"Hystérie", "menteur", "ignoble": le ton de la campagne présidentielle s'exacerbe avec un duel à distance entre les deux principaux candidats qui radicalisent leurs échanges alors qu'il reste encore plus de deux semaines de campagne.
Ségolène Royal qui s'était jusqu'à présent abstenue d'attaquer personnellement son adversaire est descendue dans l'arène et a frappé fort, traitant Nicolas Sarkozy de "menteur", l'accusant même de ne pas respecter les règles du débat démocratique.
"Cet homme qui est vraiment prêt à tout et à dire vraiment n'importe quoi dans le cadre de cette campagne présidentielle, je pense qu'il faut que ça cesse. M. Sarkozy a menti" a-t-elle lancé mardi soir sur Canal +.
Elle évoquait une déclaration du candidat de la majorité accusant son adversaire socialiste de l'avoir traité "d'ignoble" à propos de la question de l'identité nationale.

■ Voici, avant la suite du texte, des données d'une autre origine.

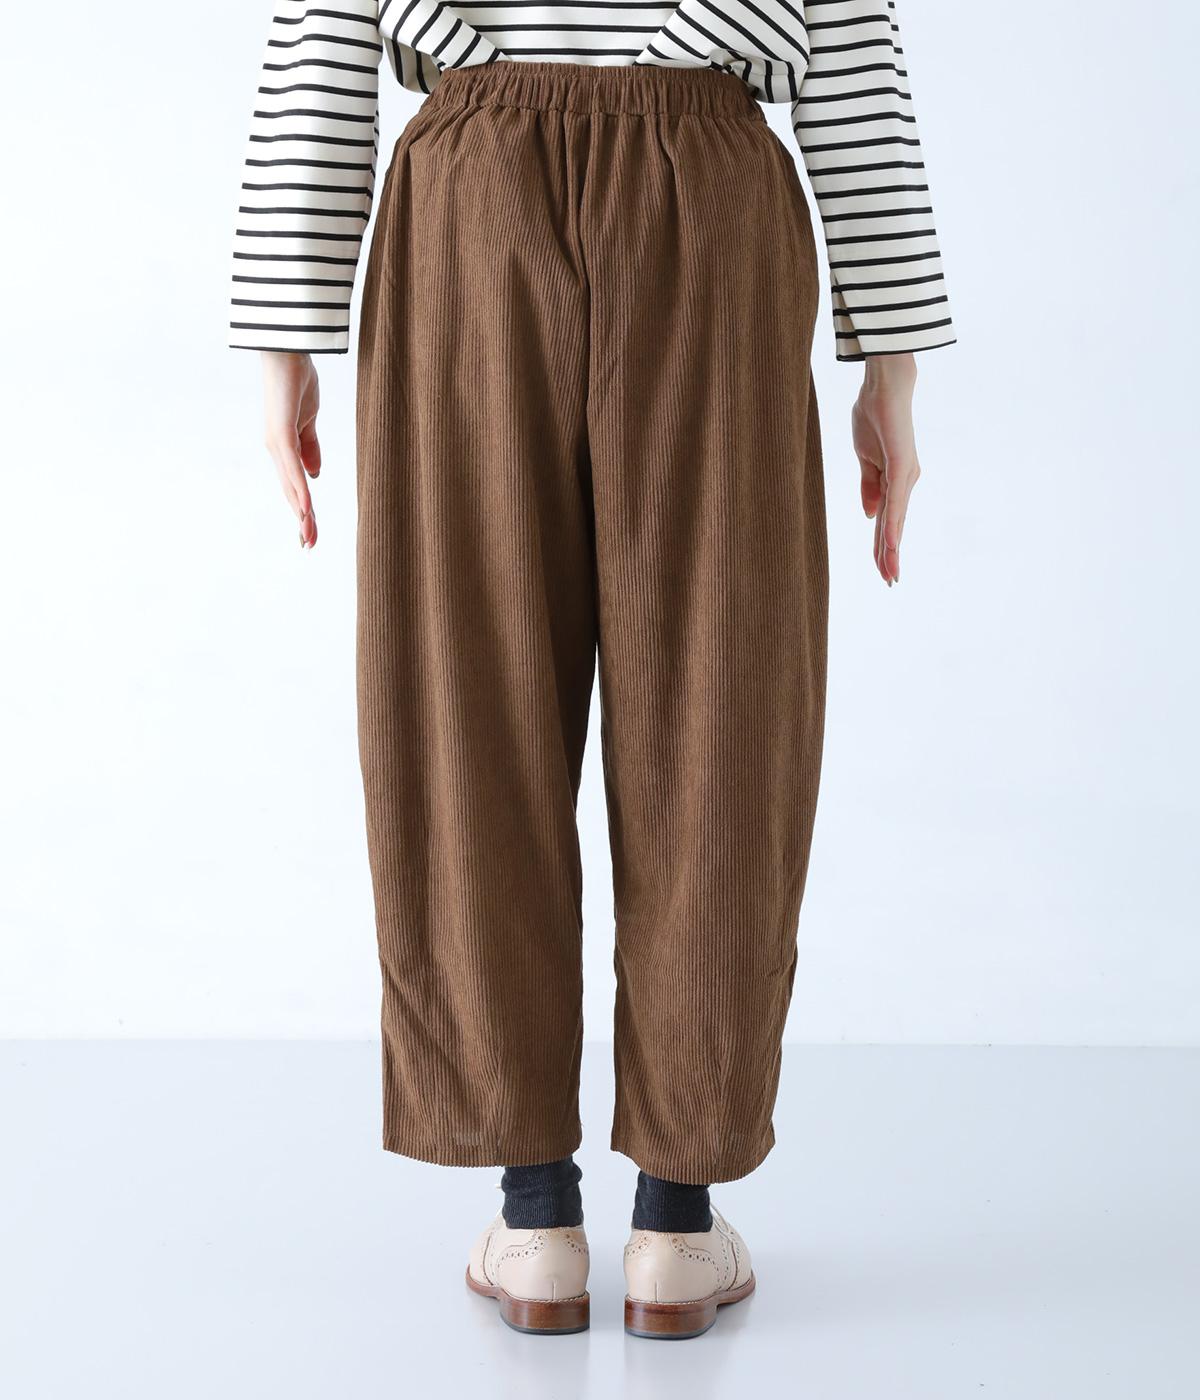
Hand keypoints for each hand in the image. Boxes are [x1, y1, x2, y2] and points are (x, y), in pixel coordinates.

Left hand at [262, 351, 320, 548]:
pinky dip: (300, 488)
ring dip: (301, 512)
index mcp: (283, 447)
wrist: (287, 349)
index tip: (310, 532)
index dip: (303, 509)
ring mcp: (276, 442)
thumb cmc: (297, 379)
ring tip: (308, 536)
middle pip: (290, 492)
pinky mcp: (281, 432)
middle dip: (301, 520)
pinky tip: (305, 507)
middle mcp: (275, 449)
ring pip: (290, 485)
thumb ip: (311, 447)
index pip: (295, 485)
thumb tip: (315, 475)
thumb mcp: (309, 419)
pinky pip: (292, 467)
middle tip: (308, 546)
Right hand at [851, 353, 920, 585]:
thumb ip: (868, 487)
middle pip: (894, 526)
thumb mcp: (865, 459)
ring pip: (896, 520)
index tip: (882, 568)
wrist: (882, 385)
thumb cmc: (873, 415)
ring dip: (891, 548)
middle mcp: (904, 481)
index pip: (887, 520)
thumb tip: (869, 516)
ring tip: (890, 573)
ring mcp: (905, 475)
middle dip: (889, 555)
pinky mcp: (901, 466)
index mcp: (894, 480)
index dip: (883, 544)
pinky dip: (893, 525)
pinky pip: (895, 503)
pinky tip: (892, 544)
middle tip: (890, 581)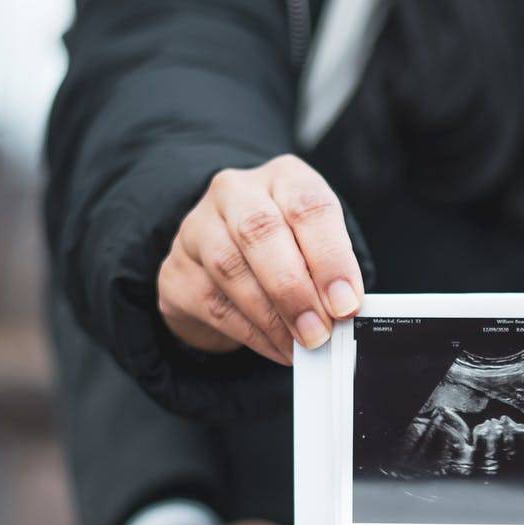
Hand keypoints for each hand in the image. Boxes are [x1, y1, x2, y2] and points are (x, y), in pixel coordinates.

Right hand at [157, 155, 363, 363]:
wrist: (226, 256)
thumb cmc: (287, 248)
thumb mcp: (316, 245)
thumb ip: (331, 271)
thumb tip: (347, 311)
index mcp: (282, 177)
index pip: (308, 206)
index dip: (330, 258)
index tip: (346, 303)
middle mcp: (235, 192)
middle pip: (260, 232)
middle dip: (295, 290)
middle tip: (319, 332)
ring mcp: (197, 228)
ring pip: (230, 268)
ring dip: (272, 316)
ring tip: (301, 345)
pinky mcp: (176, 269)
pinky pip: (212, 303)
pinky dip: (251, 332)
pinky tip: (278, 347)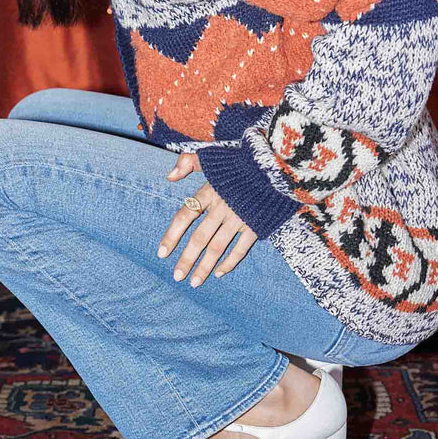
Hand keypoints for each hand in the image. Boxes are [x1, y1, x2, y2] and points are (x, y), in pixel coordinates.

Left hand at [159, 152, 257, 285]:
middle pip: (199, 238)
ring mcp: (239, 218)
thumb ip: (188, 162)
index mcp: (209, 192)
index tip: (162, 253)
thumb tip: (169, 177)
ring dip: (204, 267)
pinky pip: (241, 248)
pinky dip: (230, 262)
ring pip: (217, 247)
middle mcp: (221, 207)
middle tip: (177, 276)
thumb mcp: (213, 156)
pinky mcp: (256, 225)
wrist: (276, 165)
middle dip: (187, 259)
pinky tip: (219, 273)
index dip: (172, 235)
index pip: (185, 216)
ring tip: (194, 282)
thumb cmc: (241, 161)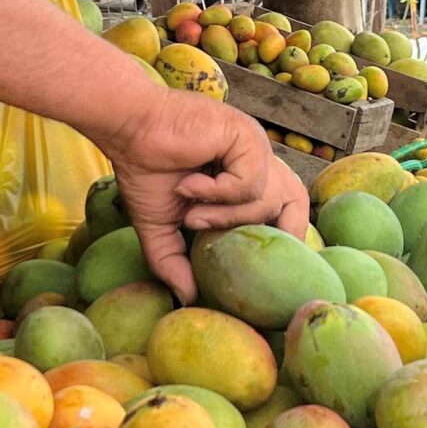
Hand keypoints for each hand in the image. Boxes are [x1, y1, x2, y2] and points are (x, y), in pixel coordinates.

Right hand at [101, 86, 309, 298]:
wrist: (129, 128)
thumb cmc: (145, 169)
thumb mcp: (161, 227)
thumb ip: (175, 263)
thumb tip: (188, 299)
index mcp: (245, 177)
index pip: (283, 209)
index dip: (277, 237)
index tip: (259, 266)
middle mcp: (256, 161)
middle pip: (297, 202)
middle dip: (285, 233)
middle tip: (252, 256)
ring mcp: (254, 148)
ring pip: (267, 200)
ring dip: (226, 217)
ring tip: (192, 216)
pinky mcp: (247, 137)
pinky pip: (250, 182)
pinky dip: (219, 193)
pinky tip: (190, 185)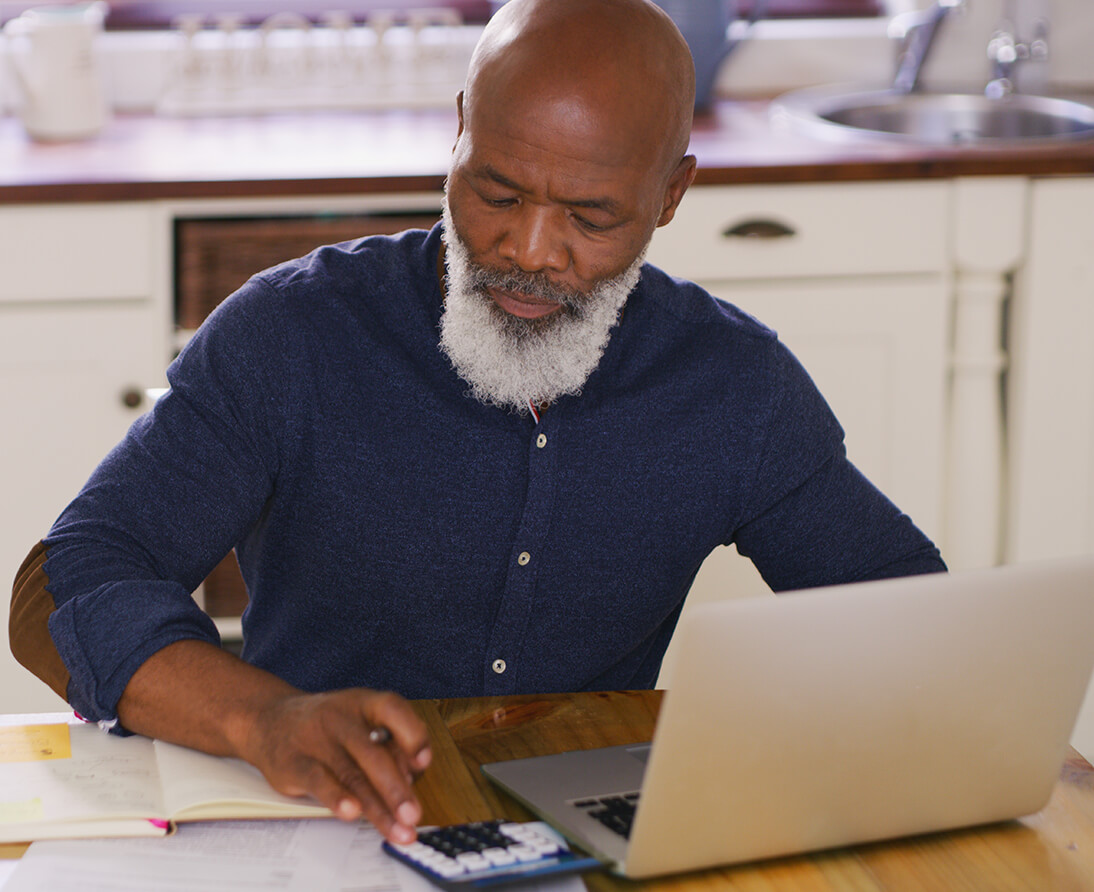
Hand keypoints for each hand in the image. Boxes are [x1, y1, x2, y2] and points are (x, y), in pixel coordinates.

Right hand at [240, 688, 431, 842]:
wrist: (270, 719)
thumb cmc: (329, 726)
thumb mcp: (361, 722)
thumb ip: (389, 746)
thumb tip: (413, 777)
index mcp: (365, 703)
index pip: (392, 709)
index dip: (411, 734)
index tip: (423, 762)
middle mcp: (342, 718)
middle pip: (375, 755)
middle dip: (397, 789)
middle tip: (413, 816)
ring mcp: (317, 740)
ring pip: (352, 776)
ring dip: (377, 807)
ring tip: (397, 829)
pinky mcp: (295, 764)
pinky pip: (319, 782)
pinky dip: (337, 799)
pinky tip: (352, 813)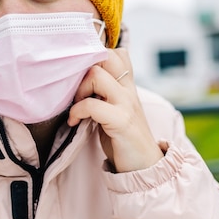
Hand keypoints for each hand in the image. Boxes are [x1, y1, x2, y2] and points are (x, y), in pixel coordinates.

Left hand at [67, 48, 163, 172]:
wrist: (143, 165)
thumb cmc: (122, 137)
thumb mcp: (114, 107)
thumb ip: (103, 92)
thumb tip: (76, 80)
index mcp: (127, 85)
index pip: (117, 53)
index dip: (96, 57)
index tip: (82, 77)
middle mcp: (128, 89)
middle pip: (106, 56)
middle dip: (85, 68)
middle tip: (78, 91)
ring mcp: (126, 103)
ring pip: (96, 74)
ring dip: (78, 90)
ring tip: (76, 107)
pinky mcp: (121, 120)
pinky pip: (92, 104)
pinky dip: (76, 111)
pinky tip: (74, 122)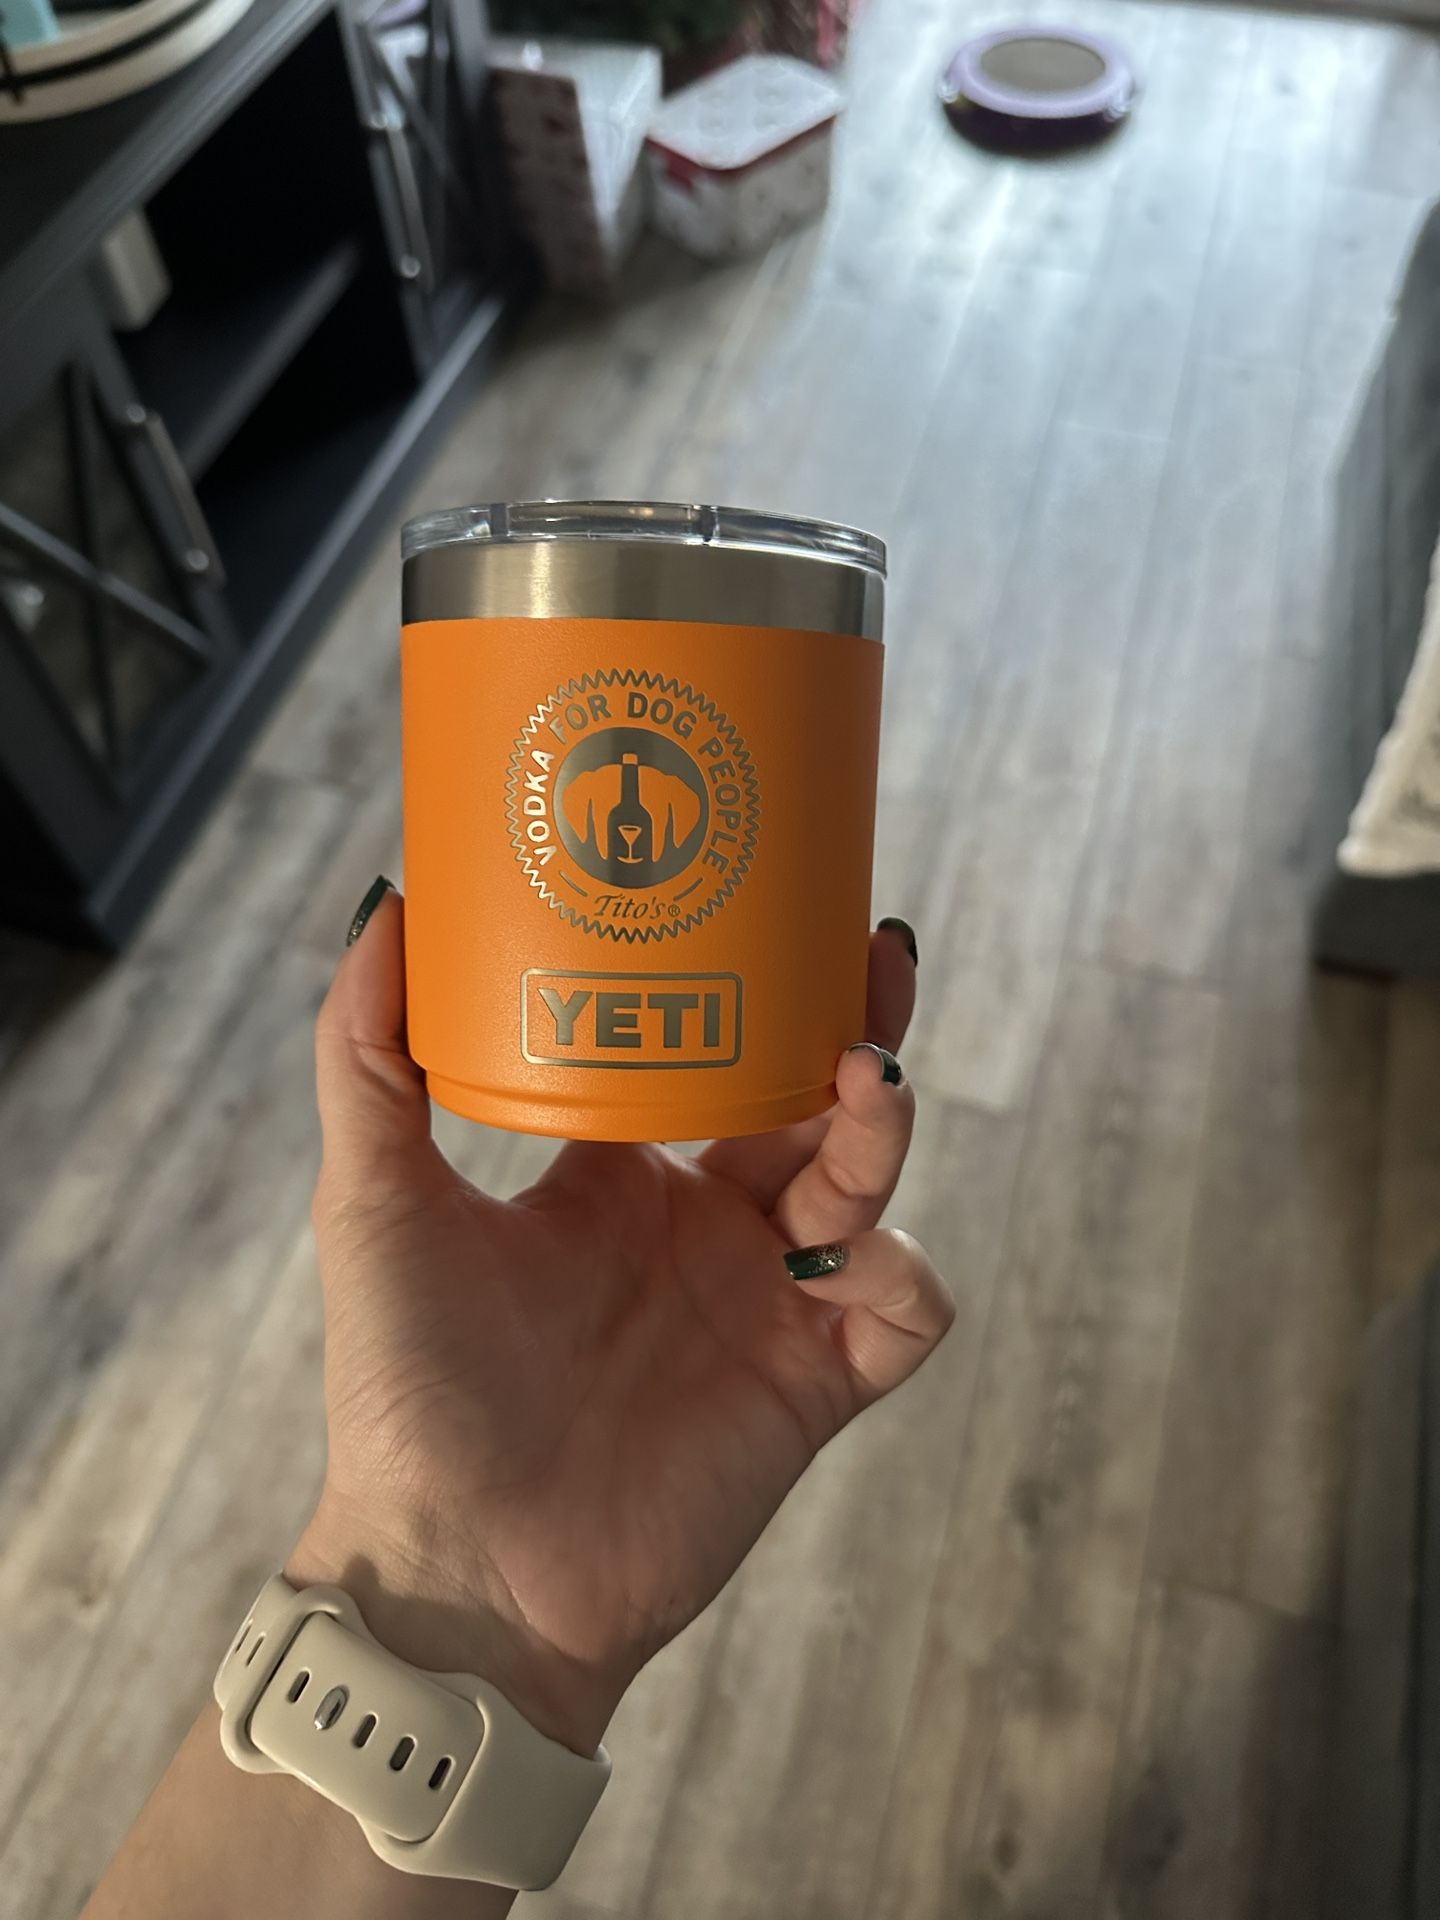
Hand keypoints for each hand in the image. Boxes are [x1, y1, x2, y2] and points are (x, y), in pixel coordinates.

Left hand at [291, 886, 950, 1755]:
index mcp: (617, 1178)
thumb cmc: (409, 1390)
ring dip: (878, 1132)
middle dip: (855, 1031)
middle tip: (872, 961)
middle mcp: (701, 1228)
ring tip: (858, 1088)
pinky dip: (899, 1274)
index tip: (771, 911)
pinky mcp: (814, 1387)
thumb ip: (367, 1058)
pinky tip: (841, 1262)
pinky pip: (905, 1309)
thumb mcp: (375, 1203)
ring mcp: (762, 1306)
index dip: (754, 989)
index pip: (711, 1056)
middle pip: (811, 1103)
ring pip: (866, 1187)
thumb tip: (385, 907)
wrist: (464, 1569)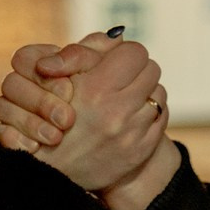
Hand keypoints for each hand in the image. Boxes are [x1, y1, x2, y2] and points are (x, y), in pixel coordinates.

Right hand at [0, 35, 164, 194]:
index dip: (122, 54)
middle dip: (135, 70)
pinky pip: (161, 116)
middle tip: (119, 78)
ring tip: (122, 99)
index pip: (133, 52)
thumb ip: (85, 52)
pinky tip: (129, 117)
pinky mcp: (142, 149)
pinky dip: (148, 113)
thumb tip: (118, 35)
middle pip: (150, 68)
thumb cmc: (48, 119)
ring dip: (143, 91)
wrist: (53, 174)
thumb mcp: (57, 80)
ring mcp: (133, 133)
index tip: (112, 62)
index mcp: (95, 90)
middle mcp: (117, 112)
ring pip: (158, 92)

Mettant en cause la légalité de l'utilisation du bleu-blanc-rouge, en période électorale, sur la couverture du livre de son adversaire, "Ensemble" Ségolène Royal a regretté "que M. Sarkozy ne respecte pas les règles d'un débat démocratique".
Nicolas Sarkozy avait engagé le fer, la semaine dernière, après les incidents de la gare du Nord.
Critiqué par la gauche sur son bilan en matière de sécurité il avait accusé Ségolène Royal "d'être du côté de ceux qui ne paient pas leur billet dans le train".
Quelques jours plus tard, il avait regretté "l'hystérie" autour de sa proposition d'un ministère de l'immigration et de l'identité nationale. Il avait alors parlé d'une "faillite morale" de la gauche.
Mardi, Mme Royal s'était déclarée "insultée", affirmant que le candidat UMP "perd son sang-froid".
Ce brusque raidissement intervient alors que les intentions de votes montrent des scores serrés entre les deux principaux candidats et en même temps une grande incertitude, les poussant à ne plus se faire de cadeaux.
Entre 40 et 50 % des électeurs disent n'avoir encore pas fait de choix définitif, selon les sondages.
Cette polémique reflète également la bi-polarisation croissante de l'élection autour des candidats PS et UMP, qui semblent s'affronter comme dans un deuxième tour.
François Bayrou compte en tirer profit. Il s'en est pris mercredi à "la guerre perpétuelle entre l'un et l'autre", se posant en "président capable de faire vivre les Français ensemble".
Les petits candidats, moins audibles, ne sont pas en reste. Ainsi José Bové a qualifié mardi "d'abjects" les propos de Nicolas Sarkozy sur l'immigration.
Quant à Jean-Marie Le Pen, il reste fidèle à sa virulence. Il a qualifié mercredi les sondeurs "d'escrocs", l'envolée de M. Bayrou de "bidon", et pronostiqué que Mme Royal va "faire un bide".